● **Activity**
Give back every line of the data exactly. Pictures are not part of the copy.

:: Dataset records ::

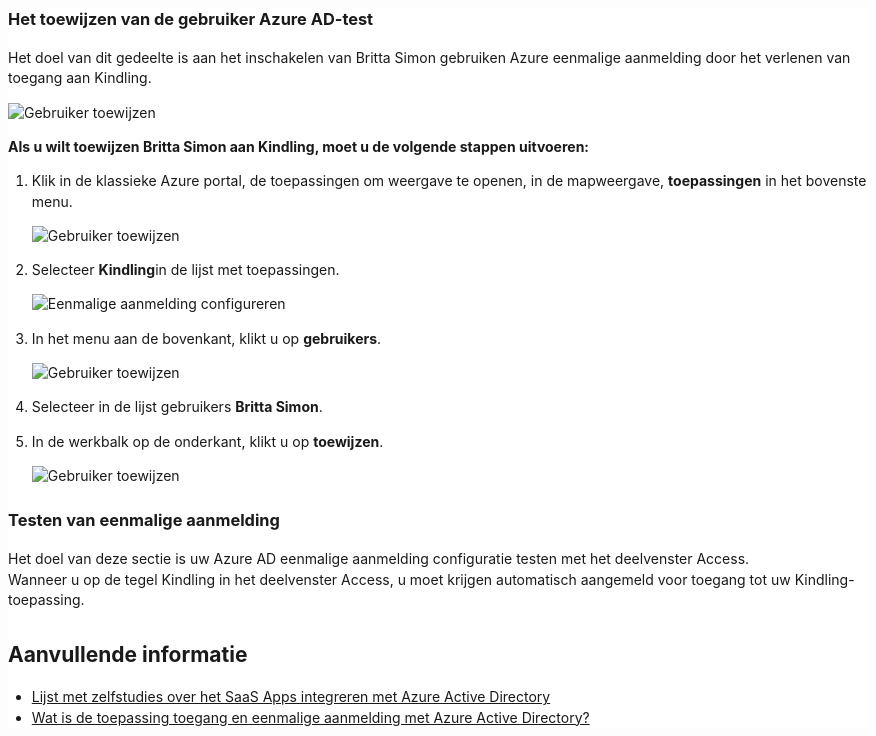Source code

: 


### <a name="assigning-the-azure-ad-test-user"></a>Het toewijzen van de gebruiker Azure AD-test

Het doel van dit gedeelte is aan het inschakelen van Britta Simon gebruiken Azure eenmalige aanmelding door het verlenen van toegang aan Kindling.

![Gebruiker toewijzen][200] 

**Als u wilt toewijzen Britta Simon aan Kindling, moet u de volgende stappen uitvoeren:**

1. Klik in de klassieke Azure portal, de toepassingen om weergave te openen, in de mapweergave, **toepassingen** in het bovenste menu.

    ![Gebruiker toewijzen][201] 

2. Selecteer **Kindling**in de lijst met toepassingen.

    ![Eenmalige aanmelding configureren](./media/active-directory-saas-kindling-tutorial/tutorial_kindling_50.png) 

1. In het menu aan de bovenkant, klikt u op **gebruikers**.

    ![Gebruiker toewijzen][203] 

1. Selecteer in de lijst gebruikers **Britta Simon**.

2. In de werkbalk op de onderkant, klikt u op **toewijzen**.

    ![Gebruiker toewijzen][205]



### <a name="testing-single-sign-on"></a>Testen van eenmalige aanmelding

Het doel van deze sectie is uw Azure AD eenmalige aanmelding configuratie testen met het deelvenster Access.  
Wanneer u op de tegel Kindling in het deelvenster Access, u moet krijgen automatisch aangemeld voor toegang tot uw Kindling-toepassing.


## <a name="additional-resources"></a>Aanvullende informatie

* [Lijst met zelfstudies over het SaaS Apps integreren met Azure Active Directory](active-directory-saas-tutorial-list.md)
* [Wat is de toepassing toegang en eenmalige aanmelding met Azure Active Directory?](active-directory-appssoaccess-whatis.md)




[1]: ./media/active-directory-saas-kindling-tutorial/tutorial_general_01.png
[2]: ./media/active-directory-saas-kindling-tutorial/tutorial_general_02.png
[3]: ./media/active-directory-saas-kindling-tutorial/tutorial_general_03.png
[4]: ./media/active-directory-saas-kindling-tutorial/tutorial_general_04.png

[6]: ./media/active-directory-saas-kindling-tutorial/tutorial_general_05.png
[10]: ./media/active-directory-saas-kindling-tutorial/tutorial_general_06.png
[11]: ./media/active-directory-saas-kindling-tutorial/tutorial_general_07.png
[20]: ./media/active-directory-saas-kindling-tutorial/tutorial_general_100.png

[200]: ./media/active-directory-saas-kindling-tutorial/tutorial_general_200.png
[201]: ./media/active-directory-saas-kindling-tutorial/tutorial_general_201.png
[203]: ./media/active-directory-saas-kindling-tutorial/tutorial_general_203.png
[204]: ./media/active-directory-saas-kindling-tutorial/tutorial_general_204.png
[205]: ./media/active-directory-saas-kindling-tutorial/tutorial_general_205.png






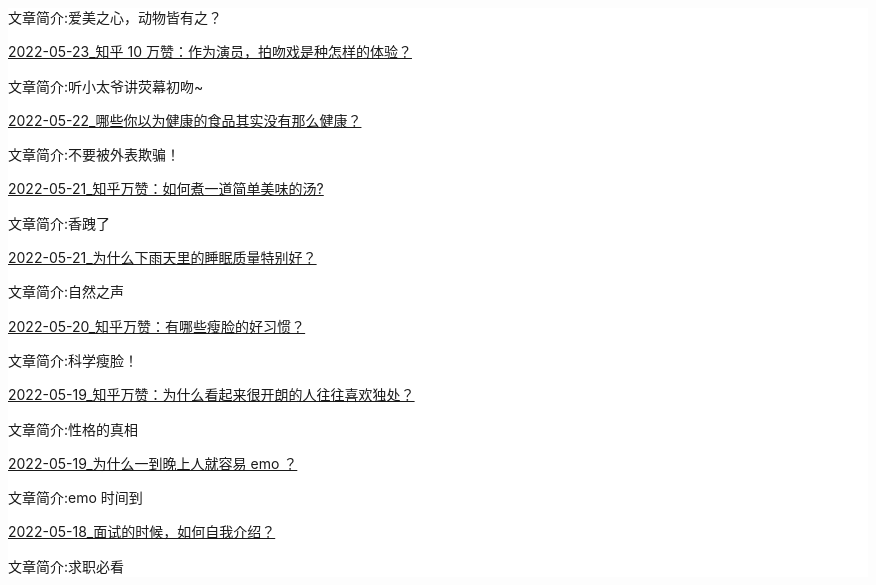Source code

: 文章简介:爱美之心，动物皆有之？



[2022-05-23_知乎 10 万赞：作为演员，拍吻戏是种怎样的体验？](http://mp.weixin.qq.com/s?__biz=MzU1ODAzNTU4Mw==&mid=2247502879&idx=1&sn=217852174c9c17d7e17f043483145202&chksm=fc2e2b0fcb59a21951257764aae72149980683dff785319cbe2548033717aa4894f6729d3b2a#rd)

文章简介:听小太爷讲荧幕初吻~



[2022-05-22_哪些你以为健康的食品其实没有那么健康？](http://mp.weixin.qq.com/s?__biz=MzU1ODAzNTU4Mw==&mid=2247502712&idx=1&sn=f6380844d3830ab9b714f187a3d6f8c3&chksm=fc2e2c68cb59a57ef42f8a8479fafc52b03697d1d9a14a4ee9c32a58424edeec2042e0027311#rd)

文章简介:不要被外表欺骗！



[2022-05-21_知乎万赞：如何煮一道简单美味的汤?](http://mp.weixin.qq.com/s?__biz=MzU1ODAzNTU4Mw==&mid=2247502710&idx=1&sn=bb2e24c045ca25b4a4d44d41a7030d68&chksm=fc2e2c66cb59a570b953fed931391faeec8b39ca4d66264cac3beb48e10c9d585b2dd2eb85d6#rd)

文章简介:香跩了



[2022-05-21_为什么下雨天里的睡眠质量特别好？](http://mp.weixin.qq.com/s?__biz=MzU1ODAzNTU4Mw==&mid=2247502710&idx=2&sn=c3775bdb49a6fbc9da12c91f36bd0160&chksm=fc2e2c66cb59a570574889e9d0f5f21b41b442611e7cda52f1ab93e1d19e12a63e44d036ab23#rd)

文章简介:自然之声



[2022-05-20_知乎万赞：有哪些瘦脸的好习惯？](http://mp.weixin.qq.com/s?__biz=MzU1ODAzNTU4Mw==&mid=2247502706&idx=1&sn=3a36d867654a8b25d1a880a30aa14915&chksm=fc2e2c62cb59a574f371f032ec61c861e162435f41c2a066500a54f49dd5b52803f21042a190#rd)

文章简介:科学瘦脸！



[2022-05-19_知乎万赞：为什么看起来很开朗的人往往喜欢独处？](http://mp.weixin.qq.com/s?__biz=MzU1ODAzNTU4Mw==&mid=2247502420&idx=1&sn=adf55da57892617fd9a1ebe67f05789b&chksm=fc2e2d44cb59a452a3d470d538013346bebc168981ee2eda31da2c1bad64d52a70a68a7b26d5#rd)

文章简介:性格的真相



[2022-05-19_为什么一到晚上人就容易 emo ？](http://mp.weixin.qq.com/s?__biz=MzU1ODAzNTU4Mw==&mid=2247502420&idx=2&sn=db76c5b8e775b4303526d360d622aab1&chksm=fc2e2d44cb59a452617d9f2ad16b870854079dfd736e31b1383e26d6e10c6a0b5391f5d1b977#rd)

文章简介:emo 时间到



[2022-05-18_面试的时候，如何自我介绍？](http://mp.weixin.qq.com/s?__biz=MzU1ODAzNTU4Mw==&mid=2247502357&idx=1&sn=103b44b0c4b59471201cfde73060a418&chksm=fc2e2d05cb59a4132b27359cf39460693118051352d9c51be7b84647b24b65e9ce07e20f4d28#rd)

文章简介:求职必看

:::

● **Solution to the exercise**
Source code

: 


### <a name="assigning-the-azure-ad-test-user"></a>Het toewijzen van de gebruiker Azure AD-test

Het doel van dit gedeelte is aan het inschakelen van Britta Simon gebruiken Azure eenmalige aanmelding door het verlenen van toegang aan Kindling.

![Gebruiker toewijzen][200] 

**Als u wilt toewijzen Britta Simon aan Kindling, moet u de volgende stappen uitvoeren:**

1. Klik in de klassieke Azure portal, de toepassingen om weergave te openen, in de mapweergave, **toepassingen** in het bovenste menu.

    ![Gebruiker toewijzen][201] 

2. Selecteer **Kindling**in de lijst met toepassingen.

    ![Eenmalige aanmelding configureren](./media/active-directory-saas-kindling-tutorial/tutorial_kindling_50.png) 

1. In het menu aan de bovenkant, klikt u op **gebruikers**.

    ![Gebruiker toewijzen][203] 

1. Selecteer in de lijst gebruikers **Britta Simon**.

2. In de werkbalk op de onderkant, klikt u op **toewijzen**.

    ![Gebruiker toewijzen][205]



### <a name="testing-single-sign-on"></a>Testen van eenmalige aanmelding

Het doel van deze sectie is uw Azure AD eenmalige aanmelding configuratie testen met het deelvenster Access.  
Wanneer u op de tegel Kindling in het deelvenster Access, u moet krijgen automatisch aangemeld voor toegang tot uw Kindling-toepassing.


## <a name="additional-resources"></a>Aanvullende informatie

* [Lijst met zelfstudies over het SaaS Apps integreren met Azure Active Directory](active-directory-saas-tutorial-list.md)
* [Wat is de toepassing toegang en eenmalige aanmelding met Azure Active Directory?](active-directory-appssoaccess-whatis.md)




[1]: ./media/active-directory-saas-kindling-tutorial/tutorial_general_01.png
[2]: ./media/active-directory-saas-kindling-tutorial/tutorial_general_02.png
[3]: ./media/active-directory-saas-kindling-tutorial/tutorial_general_03.png
[4]: ./media/active-directory-saas-kindling-tutorial/tutorial_general_04.png

[6]: ./media/active-directory-saas-kindling-tutorial/tutorial_general_05.png
[10]: ./media/active-directory-saas-kindling-tutorial/tutorial_general_06.png
[11]: ./media/active-directory-saas-kindling-tutorial/tutorial_general_07.png
[20]: ./media/active-directory-saas-kindling-tutorial/tutorial_general_100.png

[200]: ./media/active-directory-saas-kindling-tutorial/tutorial_general_200.png
[201]: ./media/active-directory-saas-kindling-tutorial/tutorial_general_201.png
[203]: ./media/active-directory-saas-kindling-tutorial/tutorial_general_203.png
[204]: ./media/active-directory-saas-kindling-tutorial/tutorial_general_204.png
[205]: ./media/active-directory-saas-kindling-tutorial/tutorial_general_205.png






Source code

: 文章简介:爱美之心，动物皆有之？



[2022-05-23_知乎 10 万赞：作为演员，拍吻戏是种怎样的体验？](http://mp.weixin.qq.com/s?__biz=MzU1ODAzNTU4Mw==&mid=2247502879&idx=1&sn=217852174c9c17d7e17f043483145202&chksm=fc2e2b0fcb59a21951257764aae72149980683dff785319cbe2548033717aa4894f6729d3b2a#rd)

文章简介:听小太爷讲荧幕初吻~



[2022-05-22_哪些你以为健康的食品其实没有那么健康？](http://mp.weixin.qq.com/s?__biz=MzU1ODAzNTU4Mw==&mid=2247502712&idx=1&sn=f6380844d3830ab9b714f187a3d6f8c3&chksm=fc2e2c68cb59a57ef42f8a8479fafc52b03697d1d9a14a4ee9c32a58424edeec2042e0027311#rd)

文章简介:不要被外表欺骗！



[2022-05-21_知乎万赞：如何煮一道简单美味的汤?](http://mp.weixin.qq.com/s?__biz=MzU1ODAzNTU4Mw==&mid=2247502710&idx=1&sn=bb2e24c045ca25b4a4d44d41a7030d68&chksm=fc2e2c66cb59a570b953fed931391faeec8b39ca4d66264cac3beb48e10c9d585b2dd2eb85d6#rd)

文章简介:香跩了



[2022-05-21_为什么下雨天里的睡眠质量特别好？](http://mp.weixin.qq.com/s?__biz=MzU1ODAzNTU4Mw==&mid=2247502710&idx=2&sn=c3775bdb49a6fbc9da12c91f36bd0160&chksm=fc2e2c66cb59a570574889e9d0f5f21b41b442611e7cda52f1ab93e1d19e12a63e44d036ab23#rd)

文章简介:自然之声



[2022-05-20_知乎万赞：有哪些瘦脸的好习惯？](http://mp.weixin.qq.com/s?__biz=MzU1ODAzNTU4Mw==&mid=2247502706&idx=1&sn=3a36d867654a8b25d1a880a30aa14915&chksm=fc2e2c62cb59a574f371f032ec61c861e162435f41c2a066500a54f49dd5b52803f21042a190#rd)

文章简介:科学瘦脸！



[2022-05-19_知乎万赞：为什么看起来很开朗的人往往喜欢独处？](http://mp.weixin.qq.com/s?__biz=MzU1ODAzNTU4Mw==&mid=2247502420&idx=1&sn=adf55da57892617fd9a1ebe67f05789b&chksm=fc2e2d44cb59a452a3d470d538013346bebc168981ee2eda31da2c1bad64d52a70a68a7b26d5#rd)

文章简介:性格的真相



[2022-05-19_为什么一到晚上人就容易 emo ？](http://mp.weixin.qq.com/s?__biz=MzU1ODAzNTU4Mw==&mid=2247502420&idx=2&sn=db76c5b8e775b4303526d360d622aab1&chksm=fc2e2d44cb59a452617d9f2ad16b870854079dfd736e31b1383e26d6e10c6a0b5391f5d1b977#rd)

文章简介:emo 时间到



[2022-05-18_面试的时候，如何自我介绍？](http://mp.weixin.qq.com/s?__biz=MzU1ODAzNTU4Mw==&mid=2247502357&idx=1&sn=103b44b0c4b59471201cfde73060a418&chksm=fc2e2d05cb59a4132b27359cf39460693118051352d9c51be7b84647b24b65e9ce07e20f4d28#rd)

文章简介:求职必看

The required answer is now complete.